==== DATA FOR THE TASK

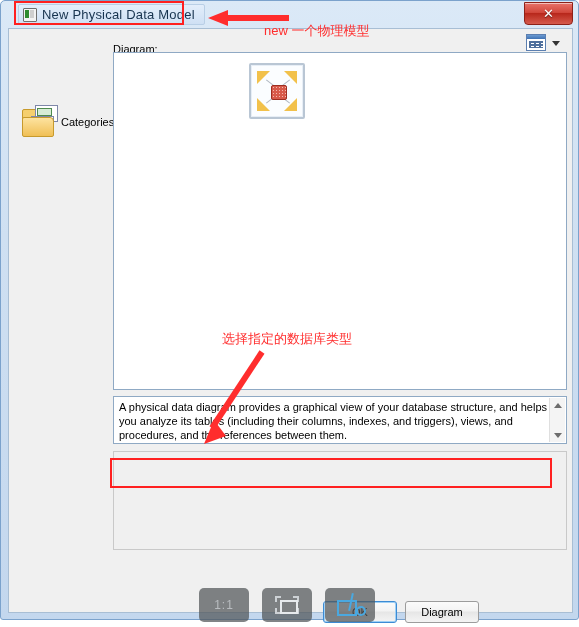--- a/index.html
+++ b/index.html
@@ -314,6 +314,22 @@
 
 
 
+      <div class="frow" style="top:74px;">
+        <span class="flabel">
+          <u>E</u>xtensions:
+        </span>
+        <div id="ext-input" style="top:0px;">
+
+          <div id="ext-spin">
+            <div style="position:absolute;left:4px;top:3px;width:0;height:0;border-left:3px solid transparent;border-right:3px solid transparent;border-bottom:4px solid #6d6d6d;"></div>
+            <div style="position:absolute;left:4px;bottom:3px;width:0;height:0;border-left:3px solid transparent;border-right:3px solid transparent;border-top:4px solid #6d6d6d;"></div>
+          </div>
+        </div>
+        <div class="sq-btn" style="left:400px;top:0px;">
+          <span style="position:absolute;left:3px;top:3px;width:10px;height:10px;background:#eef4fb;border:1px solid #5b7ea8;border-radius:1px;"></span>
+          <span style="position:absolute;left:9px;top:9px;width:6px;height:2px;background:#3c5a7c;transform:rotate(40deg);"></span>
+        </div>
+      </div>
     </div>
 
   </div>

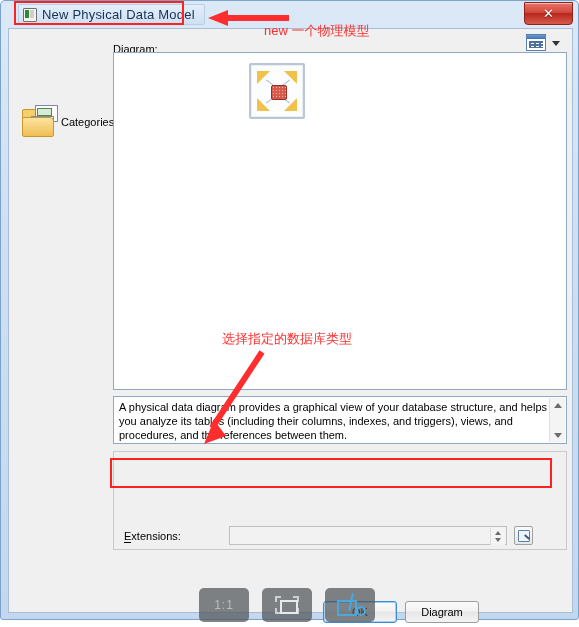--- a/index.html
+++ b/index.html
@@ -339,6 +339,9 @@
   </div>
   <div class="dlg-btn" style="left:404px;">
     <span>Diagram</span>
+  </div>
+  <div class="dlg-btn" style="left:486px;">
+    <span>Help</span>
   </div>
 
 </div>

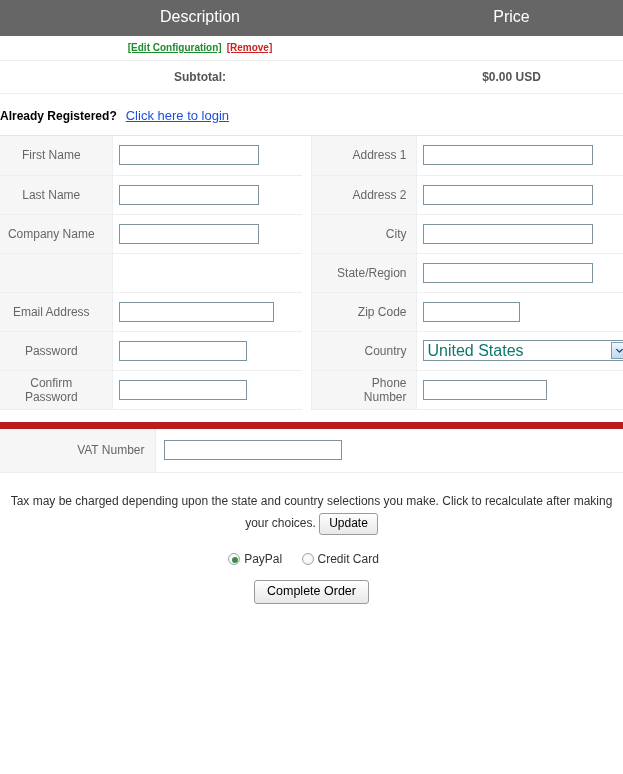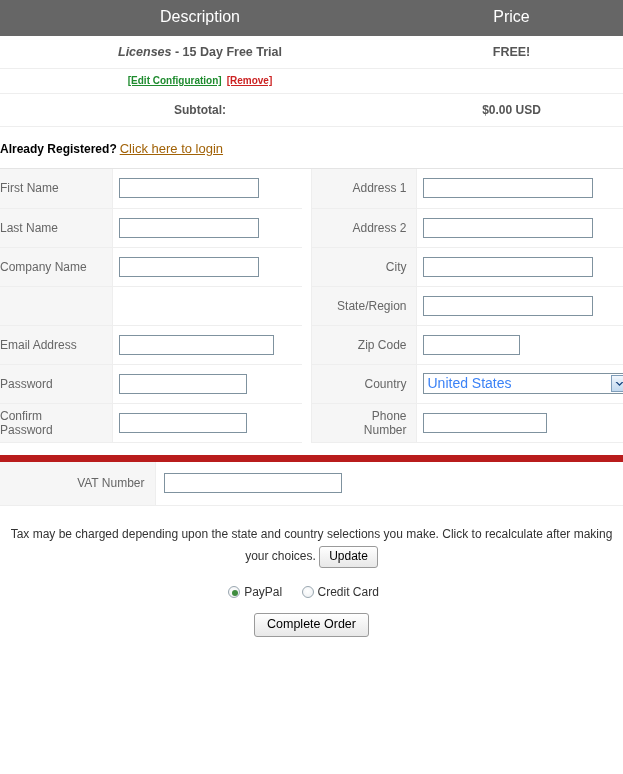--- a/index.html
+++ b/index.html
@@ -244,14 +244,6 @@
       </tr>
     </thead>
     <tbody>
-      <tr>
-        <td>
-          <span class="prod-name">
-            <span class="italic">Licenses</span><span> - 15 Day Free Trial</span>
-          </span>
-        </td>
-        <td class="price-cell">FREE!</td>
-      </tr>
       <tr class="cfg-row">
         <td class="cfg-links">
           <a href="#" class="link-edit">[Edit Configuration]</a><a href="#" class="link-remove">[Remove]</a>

========

PROBLEM REQUIREMENTS: Repeat the data word for word. Images are not part of the copy.

RESULT FOR THIS EXERCISE:
--- a/index.html
+++ b/index.html
@@ -314,6 +314,22 @@
 
 
 
+      <div class="frow" style="top:74px;">
+        <span class="flabel">
+          <u>E</u>xtensions:
+        </span>
+        <div id="ext-input" style="top:0px;">
+
+          <div id="ext-spin">
+            <div style="position:absolute;left:4px;top:3px;width:0;height:0;border-left:3px solid transparent;border-right:3px solid transparent;border-bottom:4px solid #6d6d6d;"></div>
+            <div style="position:absolute;left:4px;bottom:3px;width:0;height:0;border-left:3px solid transparent;border-right:3px solid transparent;border-top:4px solid #6d6d6d;"></div>
+          </div>
+        </div>
+        <div class="sq-btn" style="left:400px;top:0px;">
+          <span style="position:absolute;left:3px;top:3px;width:10px;height:10px;background:#eef4fb;border:1px solid #5b7ea8;border-radius:1px;"></span>
+          <span style="position:absolute;left:9px;top:9px;width:6px;height:2px;background:#3c5a7c;transform:rotate(40deg);"></span>
+        </div>
+      </div>
     </div>
 
   </div>

--- a/index.html
+++ b/index.html
@@ -339,6 +339,9 @@
   </div>
   <div class="dlg-btn" style="left:404px;">
     <span>Diagram</span>
+  </div>
+  <div class="dlg-btn" style="left:486px;">
+    <span>Help</span>
   </div>
 
 </div>

--- a/index.html
+++ b/index.html
@@ -244,14 +244,6 @@
       </tr>
     </thead>
     <tbody>
-      <tr>
-        <td>
-          <span class="prod-name">
-            <span class="italic">Licenses</span><span> - 15 Day Free Trial</span>
-          </span>
-        </td>
-        <td class="price-cell">FREE!</td>
-      </tr>
       <tr class="cfg-row">
         <td class="cfg-links">
           <a href="#" class="link-edit">[Edit Configuration]</a><a href="#" class="link-remove">[Remove]</a>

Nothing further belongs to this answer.